Thing 21: Managing Citations

Thing 21: Managing Citations

Slowly but surely I’ve got to Week 8! And we begin with a look at the horror that is managing citations…

First, I have to just say how much fun it was putting the horror film cold opening together for this video, I hope it gave a few viewers a surprise!

The horrifying situation described is one that’s all too familiar, and referencing/bibliographies have been the bane of my life as a student. Enter Zotero.

Where has this been all my life? After installing Zotero on my laptop (really easy, especially for Firefox which I use as my main browser), and adding a few different articles and types of content, I wish I had this when I was doing my studies.

While I have other tools, like Pocket, for simply saving stuff to read later, the joy of Zotero is that it also saves references and metadata for each article to your Zotero library. With the help of the Microsoft Word plug in which I also installed, and I’m happy to say is backwards-compatible with the 2007 version of Word on my machine (what? I like it and it’s vintage now!) you can insert citations and create a bibliography with incredible ease.

No more hours of physically searching through ALL THE THINGS! and then manually entering in citations (and getting confused over the differences between Harvard, Chicago and MLA referencing rules). Yay!

I will definitely make use of Zotero in my professional and personal work, and I can say it’s probably one of the most useful tools covered so far.

But what about adding books? You know, those things made out of sheets of dead tree? Well, Moorepheus at A Waterfall of Consciousness has you covered, with a very handy step-by-step guide to adding citations to Zotero manually. Thanks Moorepheus!
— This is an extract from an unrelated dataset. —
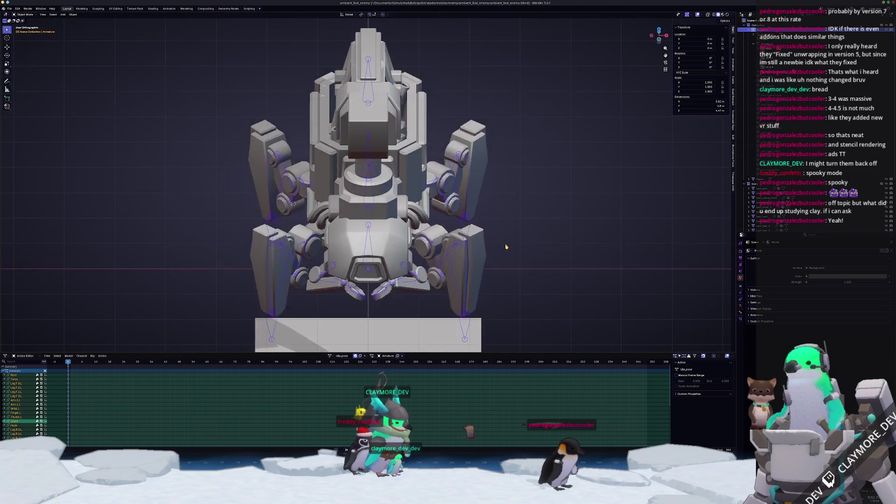
key("KP_3")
The second part of this Thing looks at ORCID. This is a unique identifier for researchers, academics, writers etc. that allows you to track your citations and manage your work (and intellectual property) without getting mixed up with a different researcher also called John Smith, for instance. I signed up for one, which takes about 30 seconds to do, and while I may not be publishing papers any time soon, it’s nice to have been able to grab an ORCID attached to my name and identity so that nobody else could muscle in on any work I may do. And of course it’s useful to know how ORCID works as the University is trying to persuade everyone to get one, and it’s good to be able to offer advice based on experience when people ask “what’s an ORCID? Do I need to water it?”